A mi abuelo —que en paz descanse— no le hizo falta nunca una segunda opinión, un punto de vista alternativo, el consenso con los demás o un mayor número de datos para confirmar su postura, a mi abuelo, de hecho, no le hacía falta absolutamente nada para moverse en un debate. Él tenía la razón absoluta; sabía la Verdad. Era un tipo arrogante que no veía más allá de sus narices. No disponía de grandes conocimientos ni tampoco una gran formación académica, aunque todo eso es lo de menos, porque aunque hubiese escrito una tesis doctoral, habría sido igual de altanero; si hubiera sido analfabeto, su engreimiento no habría cambiado. Supongo que se fue modelando desde la infancia hasta la adolescencia y en un punto determinado de esta última «se paró» y vio que no necesitaba replantearse sus opiniones, en nada. Yo quise mucho a mi abuelo porque —a pesar de lo escrito hasta ahora— me trató con cariño, fue agradable conmigo cuando yo no era más que un renacuajo. A medida que pasaron los años, vi su soberbia y su estrechez de miras, pero el cariño que nos profesábamos no desapareció; en mi mente debían de ser dos asuntos distintos. Hoy sin embargo soy un adulto y no sé si nuestra relación se habría dado de la misma forma, pero la idea principal que quiero mostrar es la de que mi abuelo creía estar en posesión de la más absoluta certeza en los temas que discutía con nosotros, su familia, y con el resto de sus amigos. Terco, ciego, inflexible.

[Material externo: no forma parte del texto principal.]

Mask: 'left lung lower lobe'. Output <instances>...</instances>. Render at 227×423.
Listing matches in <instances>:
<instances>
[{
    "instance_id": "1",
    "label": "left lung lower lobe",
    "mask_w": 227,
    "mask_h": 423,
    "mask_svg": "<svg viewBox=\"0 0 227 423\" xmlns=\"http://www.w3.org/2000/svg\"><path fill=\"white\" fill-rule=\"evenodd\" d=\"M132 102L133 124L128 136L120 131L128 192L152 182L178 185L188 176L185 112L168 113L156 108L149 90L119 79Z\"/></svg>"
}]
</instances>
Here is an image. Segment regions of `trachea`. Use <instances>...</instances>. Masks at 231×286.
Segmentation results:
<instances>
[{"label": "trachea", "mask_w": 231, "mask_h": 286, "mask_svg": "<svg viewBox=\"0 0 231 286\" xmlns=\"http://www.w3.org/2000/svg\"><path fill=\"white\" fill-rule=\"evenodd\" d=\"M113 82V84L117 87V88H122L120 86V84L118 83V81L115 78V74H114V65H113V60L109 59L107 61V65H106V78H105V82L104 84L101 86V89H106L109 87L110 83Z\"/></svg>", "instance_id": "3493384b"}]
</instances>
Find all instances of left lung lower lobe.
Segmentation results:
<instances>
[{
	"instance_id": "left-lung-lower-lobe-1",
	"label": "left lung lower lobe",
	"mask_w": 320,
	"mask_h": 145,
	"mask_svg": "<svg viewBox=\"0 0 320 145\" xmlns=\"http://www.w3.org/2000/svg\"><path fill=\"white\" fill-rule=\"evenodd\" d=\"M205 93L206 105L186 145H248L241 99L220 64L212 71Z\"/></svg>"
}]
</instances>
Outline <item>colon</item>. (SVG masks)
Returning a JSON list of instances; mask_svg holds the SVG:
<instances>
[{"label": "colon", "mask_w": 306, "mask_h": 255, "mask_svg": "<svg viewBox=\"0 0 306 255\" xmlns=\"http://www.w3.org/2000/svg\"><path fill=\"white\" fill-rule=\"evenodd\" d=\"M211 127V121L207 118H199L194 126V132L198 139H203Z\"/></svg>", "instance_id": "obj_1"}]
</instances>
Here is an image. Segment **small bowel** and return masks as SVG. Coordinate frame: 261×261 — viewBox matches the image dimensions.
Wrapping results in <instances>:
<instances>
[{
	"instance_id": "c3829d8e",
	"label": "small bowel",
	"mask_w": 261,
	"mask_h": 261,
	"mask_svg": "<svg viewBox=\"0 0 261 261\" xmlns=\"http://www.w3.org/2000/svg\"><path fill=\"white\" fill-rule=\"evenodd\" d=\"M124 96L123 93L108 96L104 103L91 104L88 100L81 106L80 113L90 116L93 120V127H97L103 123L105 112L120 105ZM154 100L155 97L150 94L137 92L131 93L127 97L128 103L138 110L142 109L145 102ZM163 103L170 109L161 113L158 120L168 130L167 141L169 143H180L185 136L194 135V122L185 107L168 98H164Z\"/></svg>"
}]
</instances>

¿Hasta qué punto puede una persona llegar a conocer la más absoluta e incuestionable verdad sobre un tema específico, si es que en realidad existe ese nivel de conocimiento tan elevado? «Depende» es la respuesta que parece más adecuada, especialmente porque alguien incapaz de plantearse a sí mismo que puede estar equivocado estará más lejos del conocimiento que una persona que no está completamente segura del que posee y abierta por tanto a obtenerlo. Citar a José Ortega y Gasset en este punto me parece acertado: «Lo vergonzoso no es nunca ignorar una cosa –eso es, por el contrario, lo natural–. Lo vergonzoso es no querer saberla, resistirse a averiguar algo cuando la ocasión se ofrece. Pero esa resistencia no la ofrece nunca el ignorante, sino, al revés, el que cree saber. Esto es lo vergonzoso: creer saber. El que cree que sabe una cosa pero, en realidad, la ignora, con su presunto saber cierra el poro de su mente por donde podía penetrar la auténtica verdad. La torpe idea que tiene, soberbia o terca, actúa como en las termiteras –nidos de insectos algo semejantes a las hormigas– el guardián, que tiene una cabeza enorme, charolada, durísima y se dedica al menester de ponerla en el orificio de entrada, obturando con su propia testuz el agujero para que nadie entre. Así, el que cree saber cierra con su propia idea falsa, con su propia cabeza el opérculo mental por donde el efectivo saber penetraría».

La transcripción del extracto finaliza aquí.